What, then, of the interaction between cognition and grammar – question (e)? If grammar is part of cognition, the question should perhaps be: How does grammar interact with the rest of cognition? According to WG, there are two kinds of interaction. On the one hand, grammar makes use of the same formal cognitive apparatus as the rest of cognition, such as the logic of default inheritance (section 4), so nothing prevents grammar from being linked directly to other cognitive areas. Most obviously, individual grammatical constructions may be linked to particular types of context (e.g. formal or informal) and even to the conceptual counterparts of particular emotions (e.g. the construction WH X, as in What on earth are you doing?, where X must express an emotion; cf Kay and Fillmore 1999 on the What’s X doing Y construction). On the other hand, the intimate connection between grammar and the rest of cognition allows grammar to influence non-linguistic cognitive development as predicted by the Sapir-Whorf hypothesis (Lee 1996; Levinson 1996). One possible consequence of this influence is a special area of cognition outside language which is only used when we process language – Slobin’s ‘thinking for speaking’ (Slobin 1996). More generally, a network model predicts that some parts of cognition are ‘nearer’ to language (i.e. more directly related to it) than others, and that the nearer language is, the more influence it has.

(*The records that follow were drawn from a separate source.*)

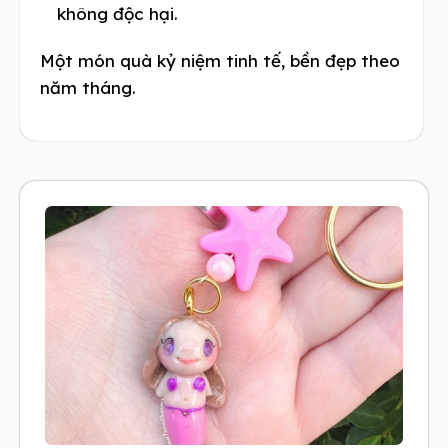
không độc hại.
Một món quà kỷ niệm tinh tế, bền đẹp theo
năm tháng.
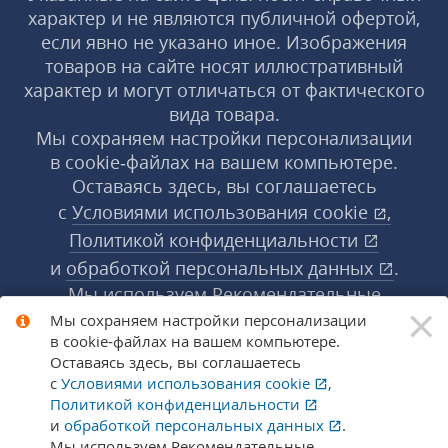
характер и не являются публичной офертой,
если явно не указано иное. Изображения
товаров на сайте носят иллюстративный
характер и могут отличаться от фактического
вида товара.
Мы сохраняем настройки персонализации
в cookie‑файлах на вашем компьютере.
Оставаясь здесь, вы соглашаетесь
с
Условиями использования
cookie
,
Политикой конфиденциальности
и
обработкой персональных данных
.
Мы используем Рекомендательные
×
технологии, их правила применения доступны
Мы сохраняем настройки персонализации
в cookie‑файлах на вашем компьютере.
по ссылке
.
Подробнее
Оставаясь здесь, вы соглашаетесь
с
Условиями использования
cookie
,
Политикой конфиденциальности
© 1998-2026 «1С‑Рарус» ®. Все права
и
обработкой персональных данных
.
защищены.
Мы используем Рекомендательные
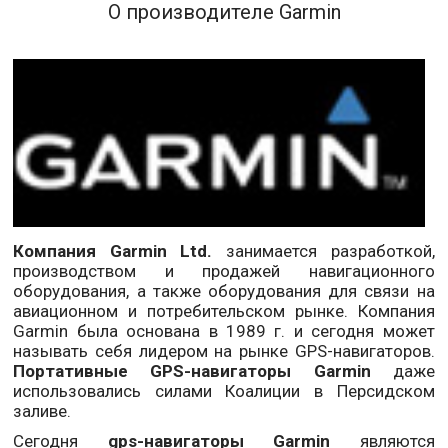
О производителе Garmin
Компания Garmin Ltd.
занимается разработкой,
производством и продажей навигационного
оборудования, а также оборудования для связи на
авиационном и потребительском рынке. Компания
Garmin была основана в 1989 г. и сегодня может
называть себя лидером на рынке GPS-навигаторов.
Портативные GPS-навигаторы Garmin
даже
использовались силами Коалиции в Персидском
заливе.
Сегодня
gps-навигаторы Garmin
являются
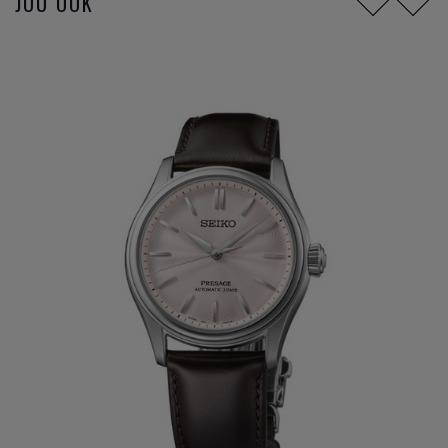
JOU OOK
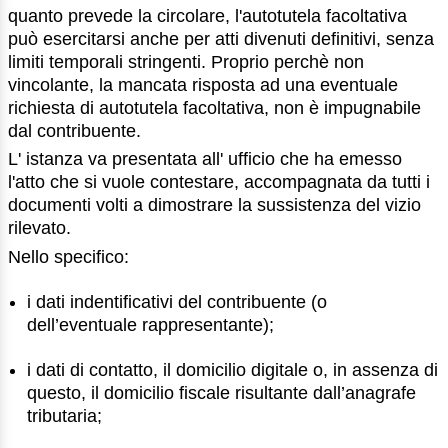
quanto prevede la circolare, l'autotutela facoltativa
può esercitarsi anche per atti divenuti definitivi, senza
limiti temporali stringenti. Proprio perchè non
vincolante, la mancata risposta ad una eventuale
richiesta di autotutela facoltativa, non è impugnabile
dal contribuente.
L' istanza va presentata all' ufficio che ha emesso
l'atto che si vuole contestare, accompagnata da tutti i
documenti volti a dimostrare la sussistenza del vizio
rilevato.
Nello specifico:
i dati indentificativi del contribuente (o
dell’eventuale rappresentante);
i dati di contatto, il domicilio digitale o, in assenza di
questo, il domicilio fiscale risultante dall’anagrafe
tributaria;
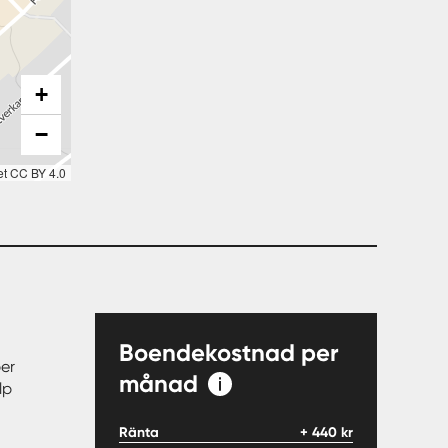
+
−
et CC BY 4.0
Boendekostnad per
er
månad
lp
Ränta
+
440
kr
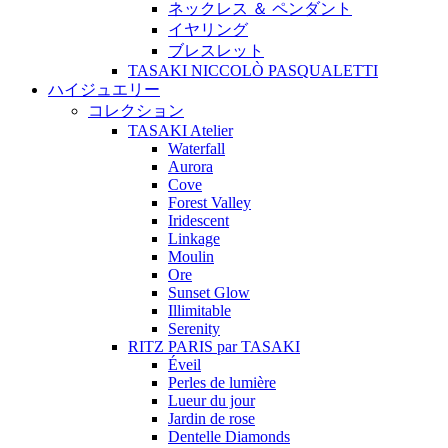
ネックレス ＆ ペンダント
イヤリング
ブレスレット
TASAKI NICCOLÒ PASQUALETTI
ハイジュエリー
コレクション
TASAKI Atelier
Waterfall
Aurora
Cove
Forest Valley
Iridescent
Linkage
Moulin
Ore
Sunset Glow
Illimitable
Serenity
RITZ PARIS par TASAKI
Éveil
Perles de lumière
Lueur du jour
Jardin de rose
Dentelle Diamonds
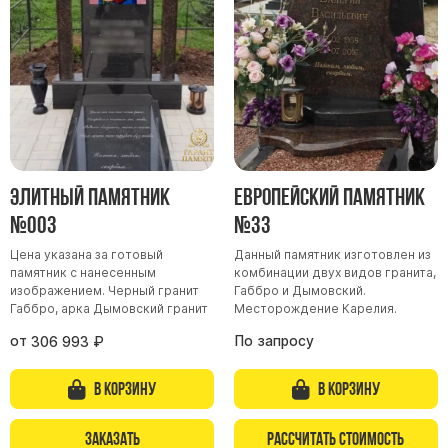
Элитный памятник
Европейский памятник
№003
№33
Цена указана за готовый
Данный памятник изготовлен из
памятник с нанесенным
комбинации двух видов гранита,
изображением. Черный гранит
Габбро и Дымовский.
Габбро, арка Дымовский гранит
Месторождение Карелия.
от
По запросу
306 993
₽
В корзину
В корзину
Заказать
Рассчитать стоимость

Finally, we have the question of explanations – question (m). The best way to explain some phenomenon is to show that it is a special case of some more general phenomenon, from which it inherits all its properties. This is why I find nativist explanations in terms of a unique ‘language module’ deeply unsatisfying, in contrast with the research programme of cognitive linguistics whose basic premise is that ‘knowledge of language is knowledge’ (Goldberg 1995:5). If this premise is true, then we should be able to explain all the characteristics of language either as characteristics shared by all knowledge, or as the result of structural pressures from the ways in which we learn and use language. So far I believe the results of this research programme are very promising.

3 Categories in a network

As already mentioned in section 1, the most general claim of WG is that language is a network, and more generally still, knowledge is a network. It is important to be clear about this claim, because it may sound harmlessly similar to the structuralist idea that language is a system of interconnected units, which every linguist would accept. It is probably uncontroversial that vocabulary items are related in a network of phonological, syntactic and semantic links, and networks play an important part in the grammatical structures of several other theories (notably system networks in Systemic Functional Grammar and directed acyclic graphs in Head-driven Phrase-structure Grammar – Pollard and Sag 1994). In contrast with these theories where networks play just a limited part, WG makes a much bolder claim: in language there is nothing but a network – no rules or principles or parameters or processes, except those that are expressed in terms of the network. Moreover, it is not just the language itself that is a network; the same is true of sentence structure, and indeed the structure of a sentence is a temporary part of the permanent network of the language. As far as I know, the only other theory which shares the view that ‘it’s networks all the way down’ is Neurocognitive Linguistics (Lamb 1998).

Moreover, the nodes of a WG network are atoms without any internal structure, so a language is not a network of complex information-packages such as lexical entries or constructions or schemas or signs. Instead, the information in each such package must be ‘unpacked’ so that it can be integrated into the general network. The difference may seem small, involving little more than the metaphor we choose for talking about structures; but it makes a great difference to the theory. If internally complex nodes are permitted, then we need to allow for them in the theory by providing a typology of nodes and node-structures, and mechanisms for learning and exploiting these node-internal structures. But if nodes are atomic, there is some hope of providing a unified theory which applies to all structures and all nodes.